Solving the stranded assets problem before it starts
Gas utilities financed these long-term infrastructure investments thinking their customers would always be there to help pay for it. But in a carbon constrained world — and a world booming with wind, solar and storage technology — demand for those old assets is waning as more customers go electric. The process is likely to accelerate now that the California Public Utilities Commission has declared its intention to lean in on the trend.
The costs for building all the gas delivery hardware is baked into customer rates, and is scheduled to be paid off over decades. With fewer gas customers in the pool year-over-year however, this could lead to higher rates and other financial risks. What’s more, there are concerns that the lower income households will be the last ones left on the system.
While the cost of retiring California gas network may be high, it is marginal compared to the costs of inaction on climate. So instead of acting as a barrier that slows migration away from gas, the discussion of stranded assets creates an opportunity to bring California stakeholders to the table to develop proactive strategies that support a cost-effective, equitable and politically viable transition away from legacy infrastructure.
The right way for California to divest from natural gas Share on XFinding a path forward
EDF’s report aims to provide a framework to help engage stakeholders in this transition, so that no one is left unfairly holding the bag. The report highlights the key data needed to assess potential risk of stranded assets and presents a variety of potential strategies that California stakeholders can implement, to varying degrees, to better manage that risk.
Switch strategically
Electrification on ad hoc, a house-by-house basis could leave customers paying more to maintain increasingly underutilized gas assets longer. Targeted, coordinated efforts on the other hand – potentially neighborhood-by-neighborhood – can streamline this process in a way that can help reduce costs by retiring sections of the network faster.
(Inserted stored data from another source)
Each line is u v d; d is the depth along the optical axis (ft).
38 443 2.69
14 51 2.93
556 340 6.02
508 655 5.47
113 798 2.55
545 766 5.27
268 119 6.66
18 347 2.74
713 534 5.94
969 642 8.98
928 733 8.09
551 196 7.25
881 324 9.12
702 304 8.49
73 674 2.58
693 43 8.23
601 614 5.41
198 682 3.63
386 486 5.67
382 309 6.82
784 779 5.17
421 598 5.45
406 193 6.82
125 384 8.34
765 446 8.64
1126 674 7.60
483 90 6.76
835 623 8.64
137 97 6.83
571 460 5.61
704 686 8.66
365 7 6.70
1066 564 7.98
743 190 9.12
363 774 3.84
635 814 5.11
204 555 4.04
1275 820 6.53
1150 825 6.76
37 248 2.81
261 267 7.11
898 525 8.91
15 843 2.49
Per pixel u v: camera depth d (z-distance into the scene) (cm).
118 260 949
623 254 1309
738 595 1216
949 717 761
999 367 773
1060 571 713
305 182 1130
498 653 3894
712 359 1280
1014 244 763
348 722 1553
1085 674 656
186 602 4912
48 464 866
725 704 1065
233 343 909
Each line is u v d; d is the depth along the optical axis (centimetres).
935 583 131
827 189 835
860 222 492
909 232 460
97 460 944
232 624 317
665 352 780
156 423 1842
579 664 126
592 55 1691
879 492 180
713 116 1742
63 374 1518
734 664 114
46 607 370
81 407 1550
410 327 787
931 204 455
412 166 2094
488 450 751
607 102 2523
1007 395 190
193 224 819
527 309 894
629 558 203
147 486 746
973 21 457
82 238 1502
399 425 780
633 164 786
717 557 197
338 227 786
Financial tools for early retirement
We can’t take back the investments we’ve made in the gas network, but we shouldn’t put unnecessary burdens on gas customers either – especially those who are least able to afford it. That means new financing strategies to ensure equitable transition. The state could pursue a mix of several financing options including securitization, accelerated depreciations, changes to equity returns and disallowance of recovery. One of the most important considerations will be establishing tools that create an equitable distribution of stranded asset risk and burden.
Make a decommissioning plan
The cost of retiring gas equipment – like depressurization or removal – should be planned for well in advance, before the asset has reached the end of its useful life. As customers leave the system, fewer of them will be around to help pay for this staged retirement. With the transition to cleaner energy happening now, it makes sense to develop a schedule for decommissioning costs factoring in this transition.
Find new uses for old assets
Alternative, lower carbon fuels like biomethane and hydrogen can be alternatives to fossil gas, therefore extending the useful life of gas assets. However, with concerns over fuel availability, cost and safety, deployment of these fuels is likely to focus on specific applications that may have difficulty electrifying, like heavy-duty industrial facilities. This should also pair with specific leakage abatement measures for the gas infrastructure.
California is just starting to grapple with the stranded assets issue. The state – either through the Public Utilities Commission or the legislature – can help play an important role to start collecting the data needed to properly evaluate our gas system and determine the best mix of solutions for managing gas infrastructure, while also expanding electrification efforts.
We don’t yet know the full scope of California’s gas assets that may or may not become stranded, but we do know that early planning and preparation can help us manage this challenge. No one strategy will solve the stranded assets problem, but we can and should establish a basic framework for evaluating risk and bringing the right solutions to the table.